> [EXERCISE DESCRIPTION]
Images are not part of the copy; write out the rest of the data exactly as given.

(Beginning of DATA SHOWN)

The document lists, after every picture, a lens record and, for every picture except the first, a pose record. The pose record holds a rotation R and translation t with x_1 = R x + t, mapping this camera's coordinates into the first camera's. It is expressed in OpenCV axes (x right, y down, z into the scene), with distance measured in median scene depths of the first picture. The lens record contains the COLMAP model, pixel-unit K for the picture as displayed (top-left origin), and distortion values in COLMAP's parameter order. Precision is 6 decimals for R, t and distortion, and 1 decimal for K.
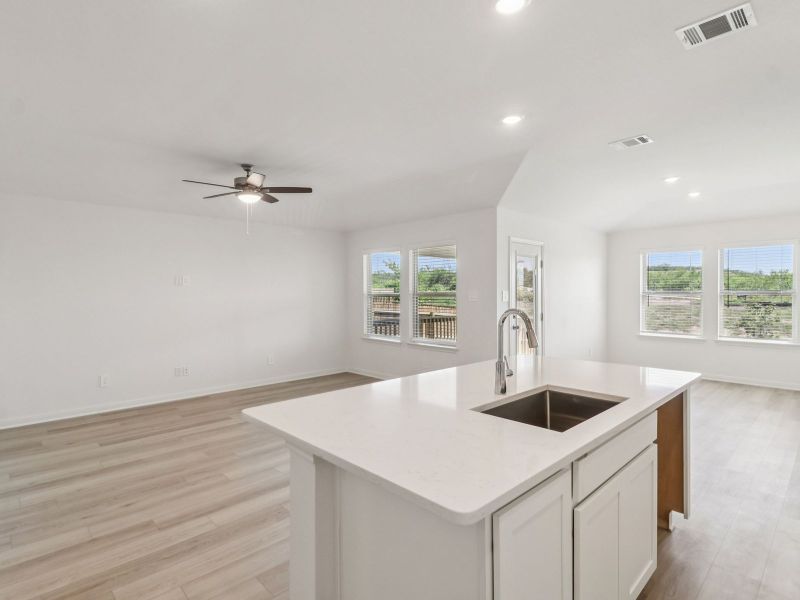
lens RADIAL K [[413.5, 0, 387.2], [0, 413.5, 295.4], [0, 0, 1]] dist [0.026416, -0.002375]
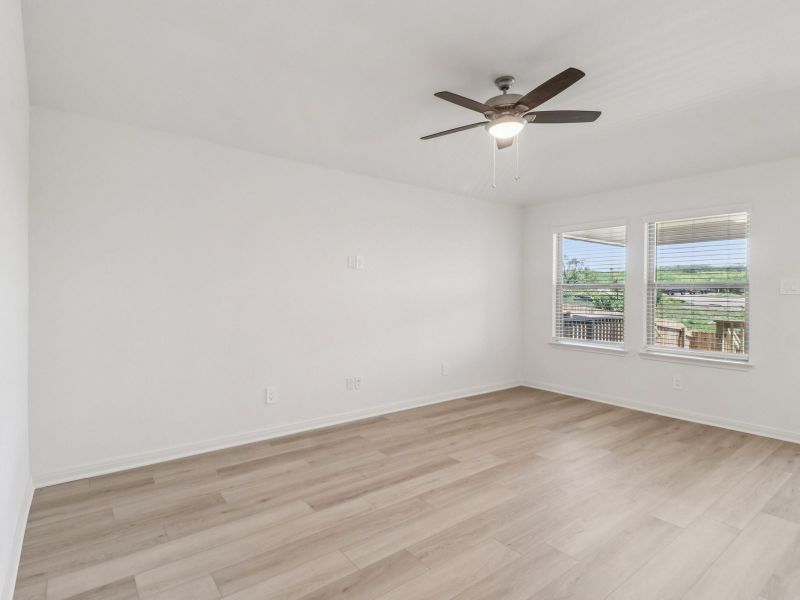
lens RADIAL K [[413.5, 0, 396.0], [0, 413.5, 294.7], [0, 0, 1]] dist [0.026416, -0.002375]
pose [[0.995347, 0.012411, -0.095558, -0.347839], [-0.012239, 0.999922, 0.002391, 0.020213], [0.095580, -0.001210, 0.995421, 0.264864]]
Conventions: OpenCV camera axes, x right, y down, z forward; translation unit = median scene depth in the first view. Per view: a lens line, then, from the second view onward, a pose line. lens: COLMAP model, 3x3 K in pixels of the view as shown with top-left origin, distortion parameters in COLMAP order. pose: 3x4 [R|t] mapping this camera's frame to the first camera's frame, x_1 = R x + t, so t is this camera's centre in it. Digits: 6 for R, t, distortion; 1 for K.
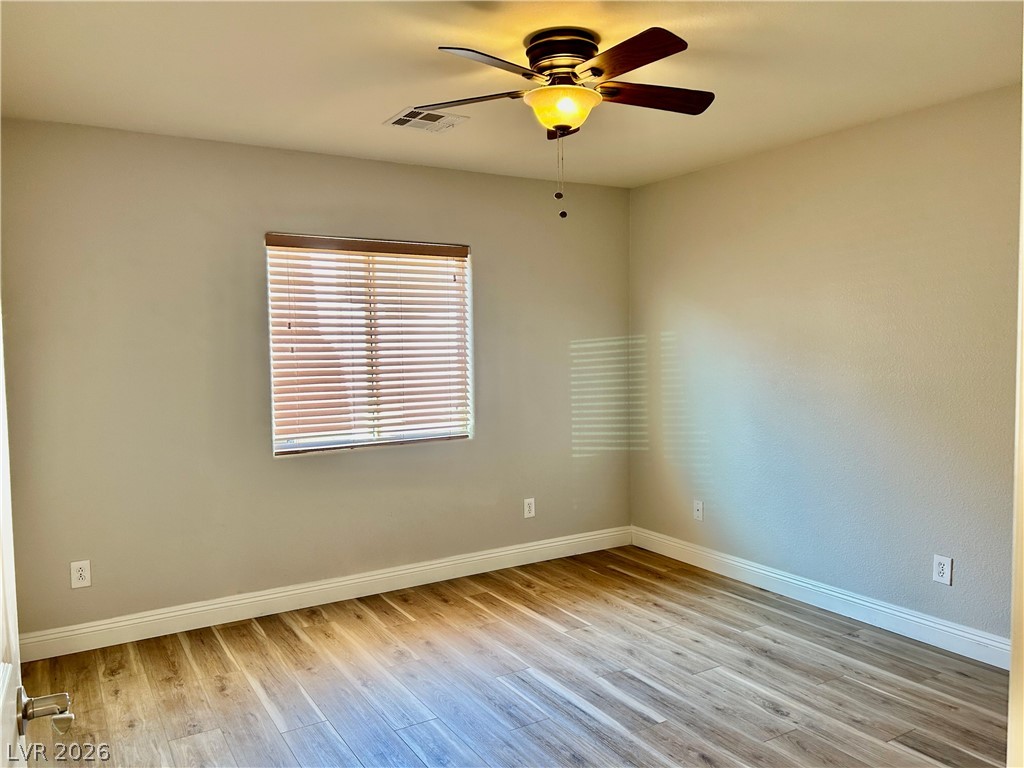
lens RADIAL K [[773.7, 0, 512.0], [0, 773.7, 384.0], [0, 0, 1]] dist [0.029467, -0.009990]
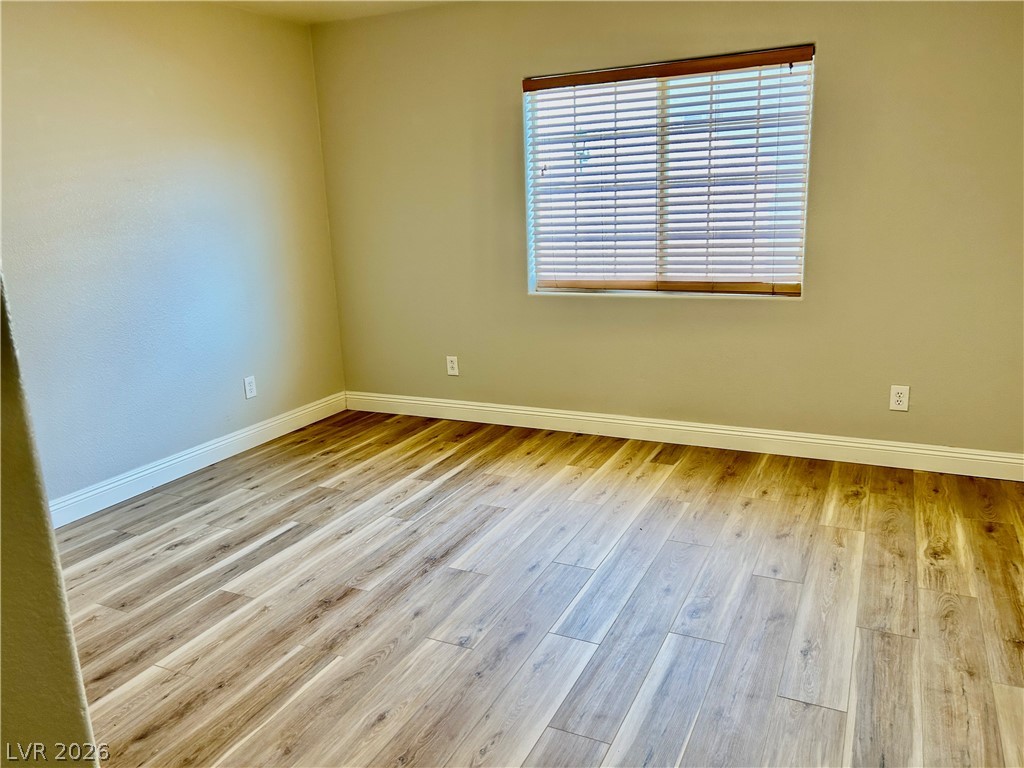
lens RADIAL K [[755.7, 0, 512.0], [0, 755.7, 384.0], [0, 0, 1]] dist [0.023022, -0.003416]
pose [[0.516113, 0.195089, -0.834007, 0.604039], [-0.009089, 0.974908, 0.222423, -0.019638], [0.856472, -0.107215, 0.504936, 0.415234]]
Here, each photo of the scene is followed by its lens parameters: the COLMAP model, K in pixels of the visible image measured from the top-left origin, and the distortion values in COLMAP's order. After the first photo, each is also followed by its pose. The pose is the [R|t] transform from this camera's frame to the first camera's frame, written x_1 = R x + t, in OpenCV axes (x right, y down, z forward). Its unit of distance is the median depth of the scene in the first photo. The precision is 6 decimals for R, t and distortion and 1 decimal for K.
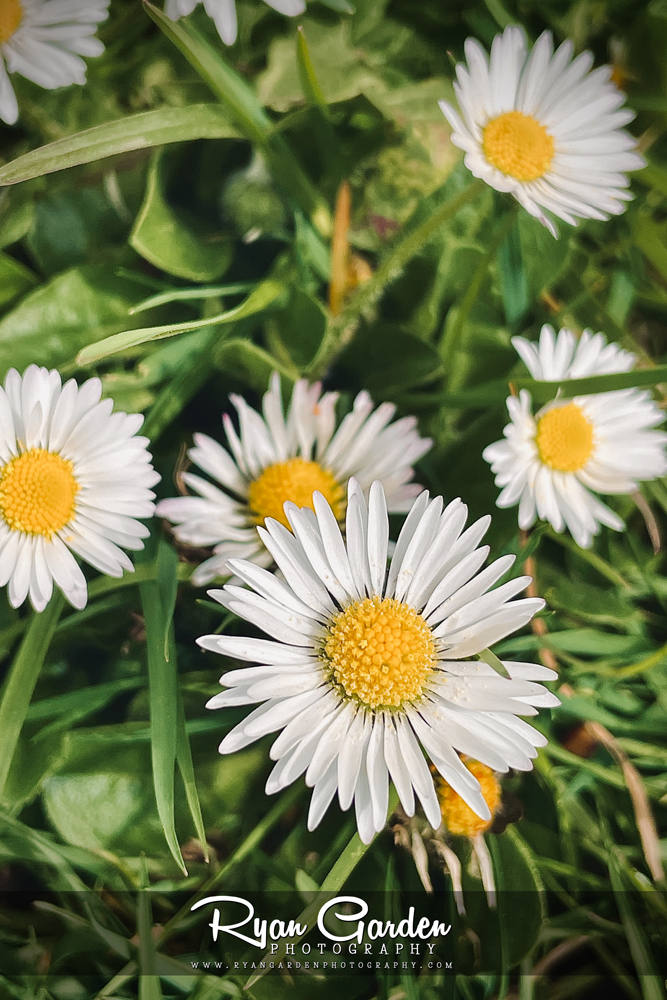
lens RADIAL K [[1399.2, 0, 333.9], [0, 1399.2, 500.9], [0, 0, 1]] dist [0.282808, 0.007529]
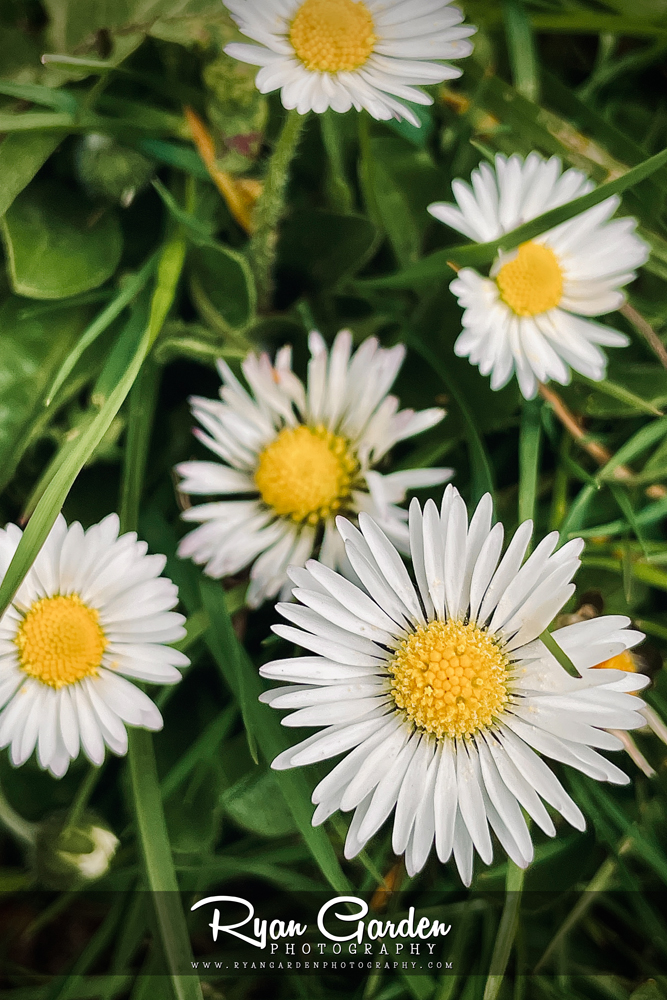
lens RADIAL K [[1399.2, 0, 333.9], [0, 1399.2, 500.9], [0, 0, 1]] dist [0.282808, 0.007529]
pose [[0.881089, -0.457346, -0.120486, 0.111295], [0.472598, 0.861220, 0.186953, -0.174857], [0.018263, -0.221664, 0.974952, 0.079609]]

(End of DATA SHOWN)

> [OUTPUT BELOW]
The document lists, after every picture, a lens record and, for every picture except the first, a pose record. The pose record holds a rotation R and translation t with x_1 = R x + t, mapping this camera's coordinates into the first camera's. It is expressed in OpenCV axes (x right, y down, z into the scene), with distance measured in median scene depths of the first picture. The lens record contains the COLMAP model, pixel-unit K for the picture as displayed (top-left origin), and distortion values in COLMAP's parameter order. Precision is 6 decimals for R, t and distortion, and 1 decimal for K.
lens RADIAL K [[413.5, 0, 387.2], [0, 413.5, 295.4], [0, 0, 1]] dist [0.026416, -0.002375]
lens RADIAL K [[413.5, 0, 396.0], [0, 413.5, 294.7], [0, 0, 1]] dist [0.026416, -0.002375]
pose [[0.995347, 0.012411, -0.095558, -0.347839], [-0.012239, 0.999922, 0.002391, 0.020213], [0.095580, -0.001210, 0.995421, 0.264864]]
Conventions: OpenCV camera axes, x right, y down, z forward; translation unit = median scene depth in the first view. Per view: a lens line, then, from the second view onward, a pose line. lens: COLMAP model, 3x3 K in pixels of the view as shown with top-left origin, distortion parameters in COLMAP order. pose: 3x4 [R|t] mapping this camera's frame to the first camera's frame, x_1 = R x + t, so t is this camera's centre in it. Digits: 6 for R, t, distortion; 1 for K.
lens RADIAL K [[773.7, 0, 512.0], [0, 773.7, 384.0], [0, 0, 1]] dist [0.029467, -0.009990]
lens RADIAL K [[755.7, 0, 512.0], [0, 755.7, 384.0], [0, 0, 1]] dist [0.023022, -0.003416]
pose [[0.516113, 0.195089, -0.834007, 0.604039], [-0.009089, 0.974908, 0.222423, -0.019638], [0.856472, -0.107215, 0.504936, 0.415234]]
Here, each photo of the scene is followed by its lens parameters: the COLMAP model, K in pixels of the visible image measured from the top-left origin, and the distortion values in COLMAP's order. After the first photo, each is also followed by its pose. The pose is the [R|t] transform from this camera's frame to the first camera's frame, written x_1 = R x + t, in OpenCV axes (x right, y down, z forward). Its unit of distance is the median depth of the scene in the first photo. The precision is 6 decimals for R, t and distortion and 1 decimal for K.
lens RADIAL K [[1399.2, 0, 333.9], [0, 1399.2, 500.9], [0, 0, 1]] dist [0.282808, 0.007529]
lens RADIAL K [[1399.2, 0, 333.9], [0, 1399.2, 500.9], [0, 0, 1]] dist [0.282808, 0.007529]
pose [[0.881089, -0.457346, -0.120486, 0.111295], [0.472598, 0.861220, 0.186953, -0.174857], [0.018263, -0.221664, 0.974952, 0.079609]]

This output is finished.